Still, Isakson said there are three more “cliffs” left: sequestration, continuing resolution and the $16.5 trillion debt ceiling, which will all be dealt with in the next 60 days.

“Fasten your seatbelt,” he said.

The debt ceiling is suspended right now, until Aug. 18, which means the U.S. Treasury can borrow all it needs to pay the U.S. government without a cap, Isakson said.

“We have to reach a decision by then,” he said.

Isakson described sequestration as a “poison pill no one thought Congress would ever take in August 2011.”

He said automatic sequestration, which means cutting the government’s budget across the board without regard of what is being cut, will take effect March 1.

“I don’t think there’s going to be anything else to stop it,” Isakson said, “but the yelling and screaming will be so loud within the first two weeks, Congress will finally deal with it.”

He said he thinks Congress will come back in session and assign specific cuts for each year.

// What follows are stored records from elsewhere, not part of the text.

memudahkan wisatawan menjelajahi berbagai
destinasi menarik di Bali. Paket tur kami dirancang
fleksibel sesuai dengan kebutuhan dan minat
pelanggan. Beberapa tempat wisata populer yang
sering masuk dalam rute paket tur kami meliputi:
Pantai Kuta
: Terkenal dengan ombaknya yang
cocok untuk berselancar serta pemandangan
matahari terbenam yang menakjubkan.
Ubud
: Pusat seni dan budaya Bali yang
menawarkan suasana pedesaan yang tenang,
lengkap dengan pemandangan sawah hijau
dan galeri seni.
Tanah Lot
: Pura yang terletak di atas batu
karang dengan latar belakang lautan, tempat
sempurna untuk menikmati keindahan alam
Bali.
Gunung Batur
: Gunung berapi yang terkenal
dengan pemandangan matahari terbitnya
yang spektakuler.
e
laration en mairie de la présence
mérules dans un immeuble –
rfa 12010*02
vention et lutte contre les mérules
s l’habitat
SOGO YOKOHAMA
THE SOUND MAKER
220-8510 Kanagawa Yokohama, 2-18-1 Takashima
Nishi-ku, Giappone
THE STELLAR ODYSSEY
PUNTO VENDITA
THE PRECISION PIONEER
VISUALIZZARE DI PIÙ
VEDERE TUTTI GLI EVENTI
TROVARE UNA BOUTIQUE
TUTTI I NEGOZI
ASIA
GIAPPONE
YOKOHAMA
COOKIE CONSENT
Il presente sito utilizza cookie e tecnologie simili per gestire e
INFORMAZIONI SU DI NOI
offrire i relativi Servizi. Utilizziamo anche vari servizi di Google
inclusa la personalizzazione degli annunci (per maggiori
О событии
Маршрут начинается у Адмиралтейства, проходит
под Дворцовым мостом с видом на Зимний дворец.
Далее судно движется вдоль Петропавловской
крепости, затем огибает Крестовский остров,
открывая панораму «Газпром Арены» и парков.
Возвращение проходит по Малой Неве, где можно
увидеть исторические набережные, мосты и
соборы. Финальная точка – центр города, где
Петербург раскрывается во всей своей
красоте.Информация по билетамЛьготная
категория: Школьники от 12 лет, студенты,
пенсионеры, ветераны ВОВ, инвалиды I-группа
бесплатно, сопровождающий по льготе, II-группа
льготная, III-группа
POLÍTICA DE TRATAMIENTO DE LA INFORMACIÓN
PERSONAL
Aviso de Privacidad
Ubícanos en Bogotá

“We need to prioritize by rewarding those doing well and cut those who are not,” Isakson said.

The final cliff, continuing resolution, corresponds to the government’s current condition.

“The Senate has not passed a budget or appropriations act for 3.5 years,” he said. “We operate on CRs [Continuing Resolutions].”

But the resolutions run out March 27, then the government “goes out of business,” Isakson said, “unless we tend to it.”

He thinks the resolutions will extend to the end of the year, he said.

“We’ll get to business of truly appropriating this summer for the next fiscal year,” Isakson said. “That’s my hope; that’s my dream.”